Let $X$ denotes a separable Banach space and $X^{*}$ its dual space. Let $M\subseteq X^{*}$ be a weak* closed subspace of $X^{*}.$ Let $\varphi\in X^{*}\setminus M$ be given. I have the following question:
is it true that there exists a $\psi\in M$ such that $$\inf\{||\varphi-m||:m\in M\}=||\varphi-\psi||,$$
where $||.||$ denotes the operator norm of linear functionals on $X^{*}?$
The separability of $X$ is irrelevant here. From the Banach-Alaoglu theorem, we know that for all $\varphi \in X^{\ast}$ and $r \geqslant 0$ the norm-closed ball $K_r(\varphi) := \{ \psi \in X^{\ast} : \lVert \varphi - \psi\rVert \leqslant r\}$ is weak$^{\ast}$-compact.
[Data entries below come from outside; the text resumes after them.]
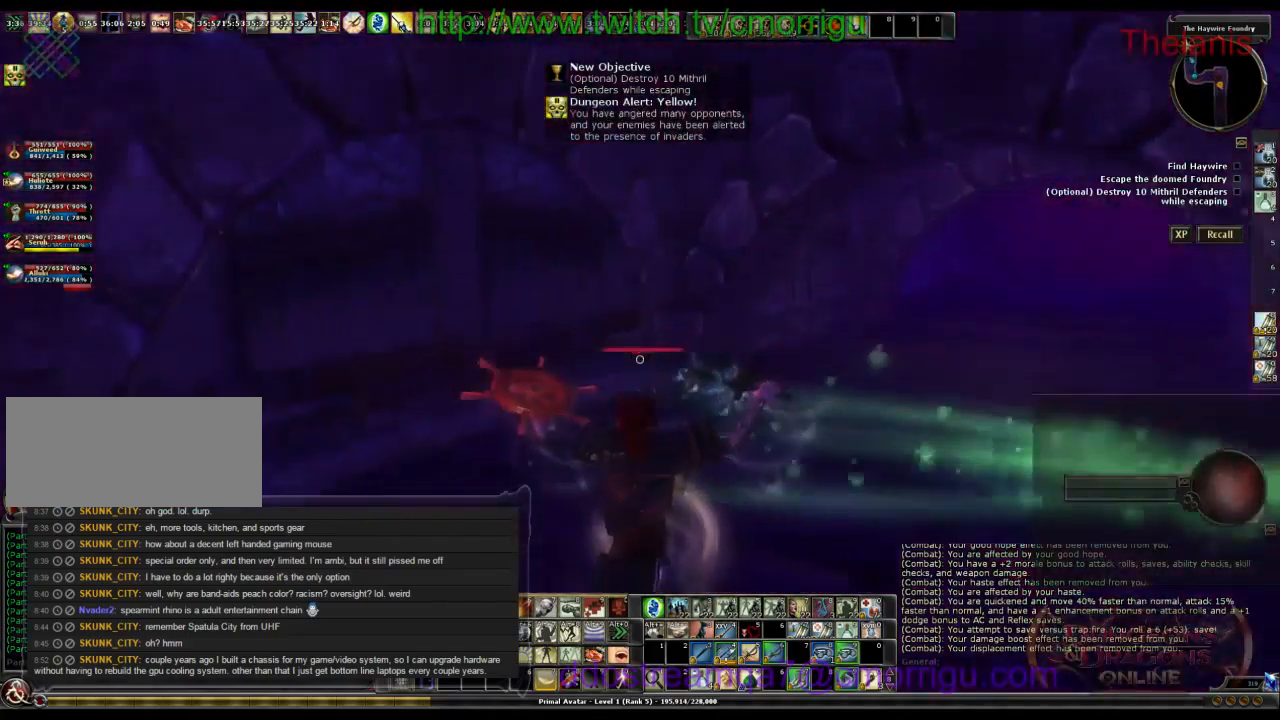
{"keys": ["w"], "events": [[500, "a", "up"]]}
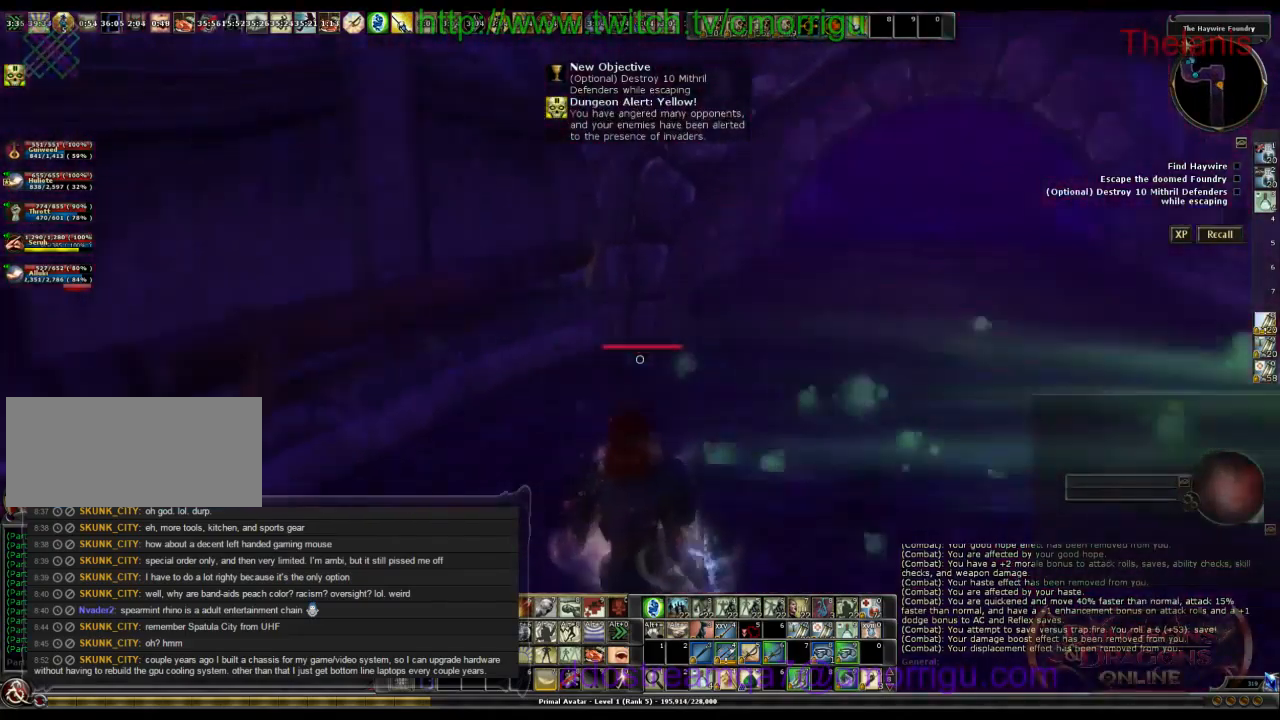
{"keys": ["w"], "events": []}
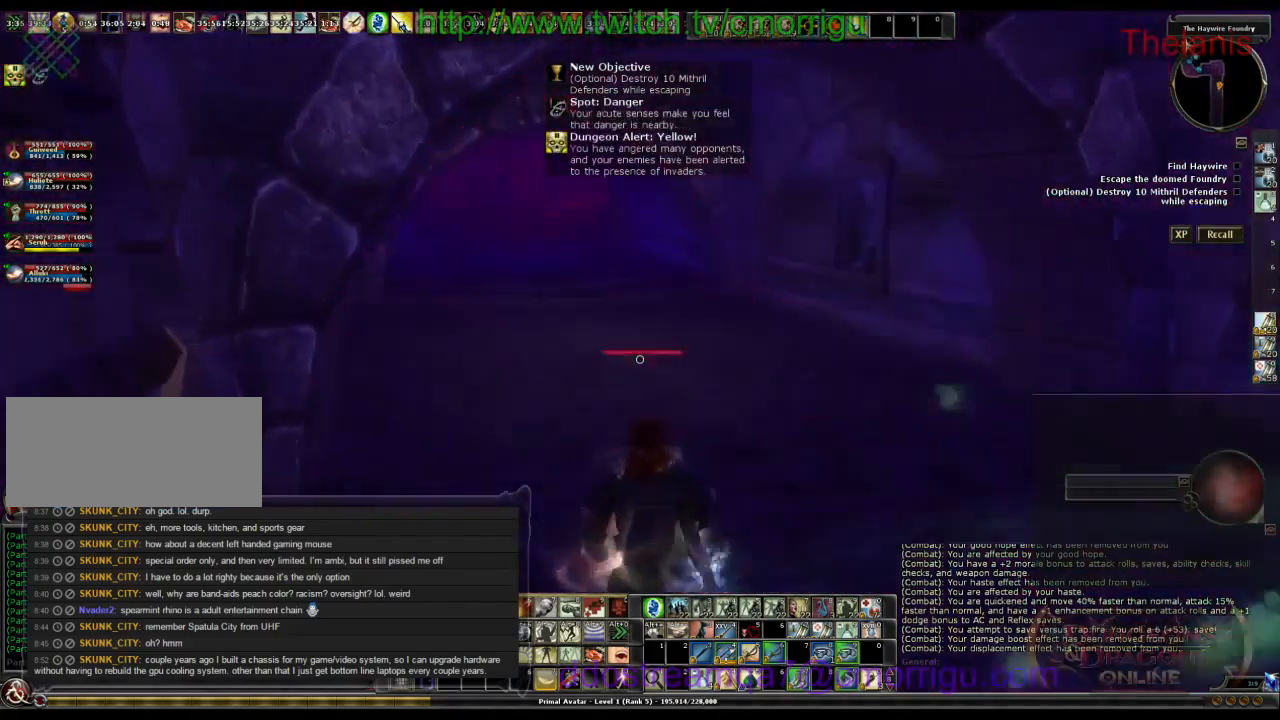
{"keys": ["w"], "events": []}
Then if $S$ is any weak$^{\ast}$-closed nonempty subset of $X^{\ast}$, the family $\{S\cap K_r(\varphi) : r > \operatorname{dist}(\varphi,S)\}$ is a family of nonempty weak$^{\ast}$-compact sets. Since the family is nested, it has the finite intersection property, and therefore
$$\bigcap_{r > \operatorname{dist}(\varphi,S)} S\cap K_r(\varphi) = S \cap K_{\operatorname{dist}(\varphi,S)}(\varphi) \neq \varnothing.$$
But $S \cap K_{\operatorname{dist}(\varphi,S)}(\varphi)$ is just the set of elements of $S$ that achieve the distance,
$$S \cap K_{\operatorname{dist}(\varphi,S)}(\varphi) = \{\psi \in S : \lVert \varphi - \psi\rVert = \operatorname{dist}(\varphi,S)\}.$$
So whatever the nonempty weak$^{\ast}$-closed subset, the distance is always achieved.
The set $S \cap K_{\operatorname{dist}(\varphi,S)}(\varphi)$ may or may not be a singleton. It is always a singleton if $\varphi\in S$ (trivially). It is also a singleton if the set $S$ is convex [e.g. a linear subspace] and the operator norm on $X^{\ast}$ is strictly convex (that is, the unit sphere contains no line segment), for if we have two distinct points $\psi_1,\psi_2\in S$ with $\lVert \varphi - \psi_1\rVert = \lVert \varphi - \psi_2\rVert$, and $S$ is convex, then $\psi_3 = \frac{1}{2}(\psi_1 + \psi_2) \in S$, and if the norm is strictly convex, then $\lVert \varphi - \psi_3\rVert < \lVert \varphi - \psi_1\rVert$, so $\lVert \varphi - \psi_1\rVert > \operatorname{dist}(\varphi,S)$ then.
If the operator norm is not strictly convex, the distance can be achieved in multiple points. E.g. if we take $X = \mathbb{R}^2$ endowed with the $\ell^1$-norm, then $X^{\ast}$ is (isometrically isomorphic to) $\mathbb{R}^2$ endowed with the maximum-norm. Then we can take $M = \{(x,0) : x \in \mathbb{R}\}$ and $\varphi = (0,1)$, and we see that the distance is achieved for all $(x,0)$ with $\lvert x\rvert \leqslant 1$. If on the other hand we take a subspace $M = \mathbb{R}\cdot (a,b)$ with $ab\neq 0$, then the point achieving the distance is unique.